The IMF said downside risks had intensified and it now expected global economic growth of 3.2% in 2019 and 3.5% in 2020, a drop of 0.1 percentage point for both years from its April forecast, and its fourth downgrade since October.
Economic data so far this year and softening inflation pointed to weaker-than-expected activity, the global lender said, with trade and technology tensions and mounting disinflationary pressures posing future risks.
The IMF slashed its forecast for growth in global trade by 0.9 percentage point to 2.5% in 2019. Trade should rebound and grow by 3.7% in 2020, about 0.2 percentage point less than previously forecast.
Trade volume growth declined to around 0.5% in the first quarter, its slowest pace since 2012, it said, with the slowdown mainly hitting emerging Asian countries.
Global trade volumes fell 2.3% between October and April, the sharpest six-month decline since 2009, when the world was in the midst of the Great Recession, according to estimates by the Netherlands Bureau of Economic Policy Analysis (CPB).

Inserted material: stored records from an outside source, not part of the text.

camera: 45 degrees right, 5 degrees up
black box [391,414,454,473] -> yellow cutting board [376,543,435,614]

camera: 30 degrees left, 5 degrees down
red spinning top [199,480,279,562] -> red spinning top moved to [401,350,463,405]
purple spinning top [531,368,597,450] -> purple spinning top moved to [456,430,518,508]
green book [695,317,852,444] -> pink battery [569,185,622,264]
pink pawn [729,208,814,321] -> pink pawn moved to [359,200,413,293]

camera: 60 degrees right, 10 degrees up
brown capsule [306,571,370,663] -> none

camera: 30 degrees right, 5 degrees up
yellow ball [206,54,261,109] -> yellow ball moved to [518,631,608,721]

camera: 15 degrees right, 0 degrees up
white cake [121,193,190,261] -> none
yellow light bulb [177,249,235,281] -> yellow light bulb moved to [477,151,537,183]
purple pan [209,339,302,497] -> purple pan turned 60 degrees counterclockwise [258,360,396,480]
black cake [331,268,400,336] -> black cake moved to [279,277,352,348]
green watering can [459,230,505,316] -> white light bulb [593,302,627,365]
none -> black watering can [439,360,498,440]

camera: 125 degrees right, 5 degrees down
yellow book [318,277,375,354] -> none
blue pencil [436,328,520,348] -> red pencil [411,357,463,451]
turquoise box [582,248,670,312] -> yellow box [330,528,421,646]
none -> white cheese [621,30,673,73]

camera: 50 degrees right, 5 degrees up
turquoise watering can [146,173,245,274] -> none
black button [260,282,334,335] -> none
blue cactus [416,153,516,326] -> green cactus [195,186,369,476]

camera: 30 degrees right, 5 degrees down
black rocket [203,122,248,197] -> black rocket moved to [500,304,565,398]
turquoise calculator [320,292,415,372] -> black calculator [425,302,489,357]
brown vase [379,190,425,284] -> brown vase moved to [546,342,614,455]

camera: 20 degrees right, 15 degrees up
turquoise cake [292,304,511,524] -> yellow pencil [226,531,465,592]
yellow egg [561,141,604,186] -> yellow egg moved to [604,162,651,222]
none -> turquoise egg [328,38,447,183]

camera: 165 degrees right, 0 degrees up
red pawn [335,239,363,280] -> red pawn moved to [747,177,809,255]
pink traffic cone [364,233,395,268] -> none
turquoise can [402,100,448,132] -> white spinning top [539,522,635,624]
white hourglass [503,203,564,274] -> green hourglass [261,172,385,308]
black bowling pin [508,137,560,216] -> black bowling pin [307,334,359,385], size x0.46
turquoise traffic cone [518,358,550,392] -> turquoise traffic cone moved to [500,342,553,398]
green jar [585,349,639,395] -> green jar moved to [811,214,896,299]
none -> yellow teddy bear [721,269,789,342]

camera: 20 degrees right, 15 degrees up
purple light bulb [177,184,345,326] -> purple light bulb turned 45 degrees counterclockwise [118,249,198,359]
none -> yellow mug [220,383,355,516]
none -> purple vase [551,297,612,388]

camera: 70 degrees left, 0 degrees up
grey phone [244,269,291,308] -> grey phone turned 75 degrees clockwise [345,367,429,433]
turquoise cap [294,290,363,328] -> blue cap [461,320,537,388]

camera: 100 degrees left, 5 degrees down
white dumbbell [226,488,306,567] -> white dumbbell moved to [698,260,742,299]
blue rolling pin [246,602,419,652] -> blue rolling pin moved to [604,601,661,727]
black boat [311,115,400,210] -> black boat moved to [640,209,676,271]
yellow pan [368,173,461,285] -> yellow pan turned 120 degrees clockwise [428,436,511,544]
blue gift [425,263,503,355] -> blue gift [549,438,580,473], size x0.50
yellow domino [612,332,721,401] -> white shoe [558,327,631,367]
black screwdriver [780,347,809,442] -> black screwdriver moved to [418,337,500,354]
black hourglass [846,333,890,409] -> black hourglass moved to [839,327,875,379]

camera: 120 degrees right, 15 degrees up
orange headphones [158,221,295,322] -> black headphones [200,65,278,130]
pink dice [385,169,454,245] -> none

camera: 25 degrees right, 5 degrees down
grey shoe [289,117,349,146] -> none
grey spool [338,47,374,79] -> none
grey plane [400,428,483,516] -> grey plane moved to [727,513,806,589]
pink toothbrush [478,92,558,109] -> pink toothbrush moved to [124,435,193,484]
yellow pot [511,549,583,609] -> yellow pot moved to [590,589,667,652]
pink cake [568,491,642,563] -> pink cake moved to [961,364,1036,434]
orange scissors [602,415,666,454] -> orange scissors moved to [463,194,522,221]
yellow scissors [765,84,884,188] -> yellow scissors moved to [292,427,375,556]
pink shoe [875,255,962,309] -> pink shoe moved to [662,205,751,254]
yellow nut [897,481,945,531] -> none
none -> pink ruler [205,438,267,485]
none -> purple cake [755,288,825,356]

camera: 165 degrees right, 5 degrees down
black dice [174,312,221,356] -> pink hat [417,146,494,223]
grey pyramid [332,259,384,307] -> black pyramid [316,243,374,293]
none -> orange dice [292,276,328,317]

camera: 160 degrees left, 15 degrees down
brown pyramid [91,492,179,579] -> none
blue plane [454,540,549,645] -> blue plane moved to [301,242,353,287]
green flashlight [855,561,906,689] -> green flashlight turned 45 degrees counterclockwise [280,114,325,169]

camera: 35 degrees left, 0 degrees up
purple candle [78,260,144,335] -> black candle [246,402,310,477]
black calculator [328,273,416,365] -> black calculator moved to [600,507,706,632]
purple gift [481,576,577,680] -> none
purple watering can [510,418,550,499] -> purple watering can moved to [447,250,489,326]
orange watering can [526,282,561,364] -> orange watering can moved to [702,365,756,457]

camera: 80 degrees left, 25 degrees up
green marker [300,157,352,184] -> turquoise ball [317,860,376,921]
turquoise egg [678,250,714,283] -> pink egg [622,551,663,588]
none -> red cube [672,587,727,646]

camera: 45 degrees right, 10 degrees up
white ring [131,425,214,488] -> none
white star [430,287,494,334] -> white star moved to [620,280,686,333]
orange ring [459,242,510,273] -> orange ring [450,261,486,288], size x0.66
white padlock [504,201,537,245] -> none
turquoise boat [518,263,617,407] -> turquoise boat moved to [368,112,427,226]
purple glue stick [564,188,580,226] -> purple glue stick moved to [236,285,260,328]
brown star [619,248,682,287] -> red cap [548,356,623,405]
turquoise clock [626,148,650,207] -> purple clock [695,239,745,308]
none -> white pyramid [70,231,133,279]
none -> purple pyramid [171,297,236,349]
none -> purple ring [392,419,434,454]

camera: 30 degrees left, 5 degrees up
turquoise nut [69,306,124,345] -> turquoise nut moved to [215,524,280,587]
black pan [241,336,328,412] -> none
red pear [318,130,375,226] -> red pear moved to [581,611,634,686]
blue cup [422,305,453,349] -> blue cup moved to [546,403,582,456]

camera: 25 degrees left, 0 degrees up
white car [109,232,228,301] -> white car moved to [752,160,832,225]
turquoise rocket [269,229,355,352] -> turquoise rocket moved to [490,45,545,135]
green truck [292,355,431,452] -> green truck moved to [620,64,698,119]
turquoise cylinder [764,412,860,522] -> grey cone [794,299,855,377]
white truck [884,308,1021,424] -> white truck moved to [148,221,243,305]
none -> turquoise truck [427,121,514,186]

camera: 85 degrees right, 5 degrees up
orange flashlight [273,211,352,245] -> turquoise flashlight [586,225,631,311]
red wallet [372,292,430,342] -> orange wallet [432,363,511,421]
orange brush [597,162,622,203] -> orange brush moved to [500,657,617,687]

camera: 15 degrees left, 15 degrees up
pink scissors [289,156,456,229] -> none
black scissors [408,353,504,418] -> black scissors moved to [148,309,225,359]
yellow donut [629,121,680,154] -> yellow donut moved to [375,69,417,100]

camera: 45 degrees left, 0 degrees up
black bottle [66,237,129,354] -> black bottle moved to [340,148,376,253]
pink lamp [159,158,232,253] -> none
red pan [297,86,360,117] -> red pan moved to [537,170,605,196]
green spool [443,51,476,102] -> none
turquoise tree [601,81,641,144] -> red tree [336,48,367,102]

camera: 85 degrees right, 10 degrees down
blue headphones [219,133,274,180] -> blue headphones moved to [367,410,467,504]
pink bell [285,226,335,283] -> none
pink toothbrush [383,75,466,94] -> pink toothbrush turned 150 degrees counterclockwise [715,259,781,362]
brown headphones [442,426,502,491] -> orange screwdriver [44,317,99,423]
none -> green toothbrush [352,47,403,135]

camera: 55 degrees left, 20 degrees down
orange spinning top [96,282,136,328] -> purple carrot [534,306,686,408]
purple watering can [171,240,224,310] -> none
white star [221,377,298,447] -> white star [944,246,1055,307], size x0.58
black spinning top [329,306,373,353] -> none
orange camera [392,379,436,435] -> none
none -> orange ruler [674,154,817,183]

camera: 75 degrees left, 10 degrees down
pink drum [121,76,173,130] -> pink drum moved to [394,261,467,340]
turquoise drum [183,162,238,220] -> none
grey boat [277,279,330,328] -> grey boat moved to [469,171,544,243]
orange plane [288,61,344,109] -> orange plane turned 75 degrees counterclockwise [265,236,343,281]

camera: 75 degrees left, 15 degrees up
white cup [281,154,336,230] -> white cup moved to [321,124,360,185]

The global economy was at a “delicate junction” and countries should refrain from imposing tariffs to address bilateral trade imbalances or to solve international disagreements, IMF chief economist, Gita Gopinath, said at a news conference in Santiago, Chile.
“A major downside risk to the outlook remains an escalation of trade and technology tensions that can significantly disrupt global supply chains,” she said, repeating the IMF’s estimate that tariffs imposed in 2018 and new tariffs threatened in May could reduce total world economic output by 0.5% in 2020.
Other significant risks included a surprise slowdown in China, lack of recovery in the euro zone area, a no-deal Brexit and an escalation of geopolitical tensions, she said.
“We do not have a recession in our baseline, but … there are significant downside risks,” she said. “The recovery relies on recoveries in stressed emerging and developing economies, and so there is significant uncertainty around that.”
The IMF warned in its quarterly report that further U.S.-China tariffs, U.S. auto tariffs, or a no-deal Brexit could erode confidence, weaken investment, dislocate global supply chains and severely slow global growth below the baseline.